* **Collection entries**
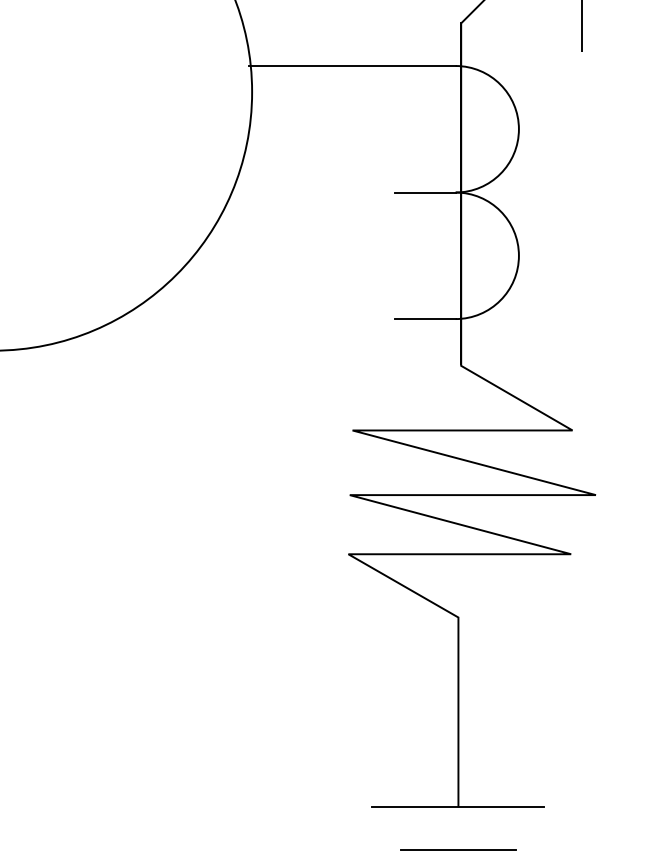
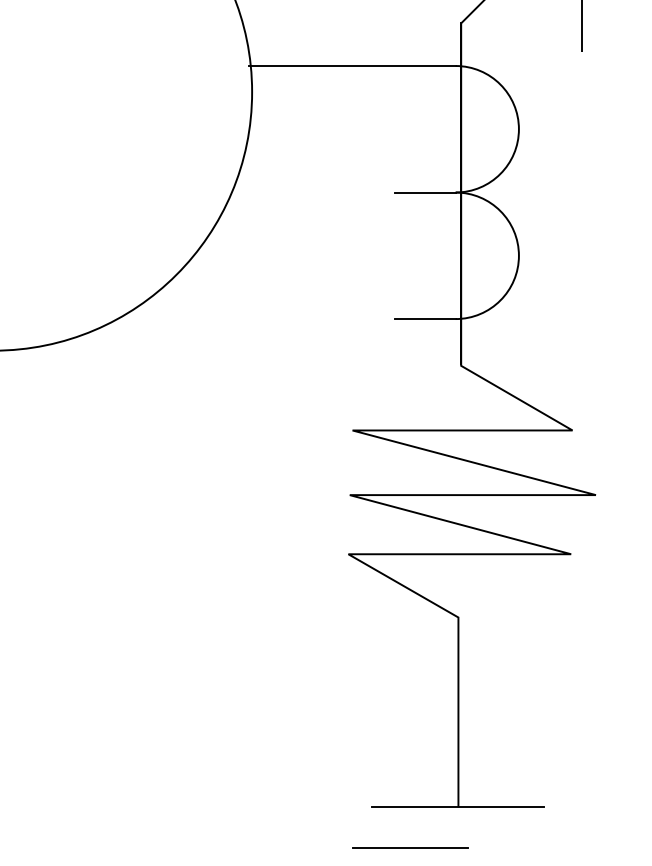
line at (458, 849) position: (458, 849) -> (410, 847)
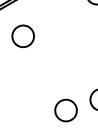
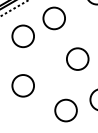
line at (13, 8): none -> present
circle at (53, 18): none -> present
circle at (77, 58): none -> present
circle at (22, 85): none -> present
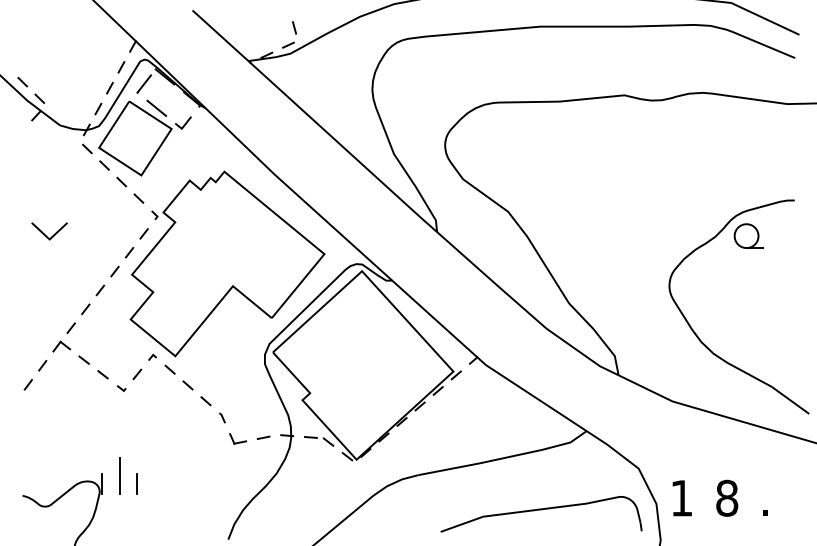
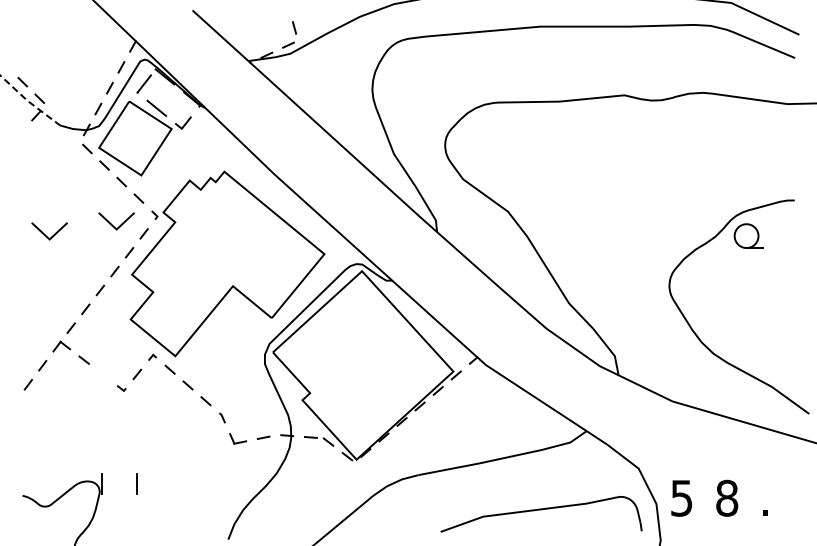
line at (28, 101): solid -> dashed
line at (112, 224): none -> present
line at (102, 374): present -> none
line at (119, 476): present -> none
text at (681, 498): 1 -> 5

* **GOAL OF THE EXERCISE**
Set down each line of the records above without changing a character, and omit the picture lines.

* **WORKED ANSWER**
line at (458, 849) position: (458, 849) -> (410, 847)
line at (13, 8): none -> present
circle at (53, 18): none -> present
circle at (77, 58): none -> present
circle at (22, 85): none -> present
line at (28, 101): solid -> dashed
line at (112, 224): none -> present
line at (102, 374): present -> none
line at (119, 476): present -> none
text at (681, 498): 1 -> 5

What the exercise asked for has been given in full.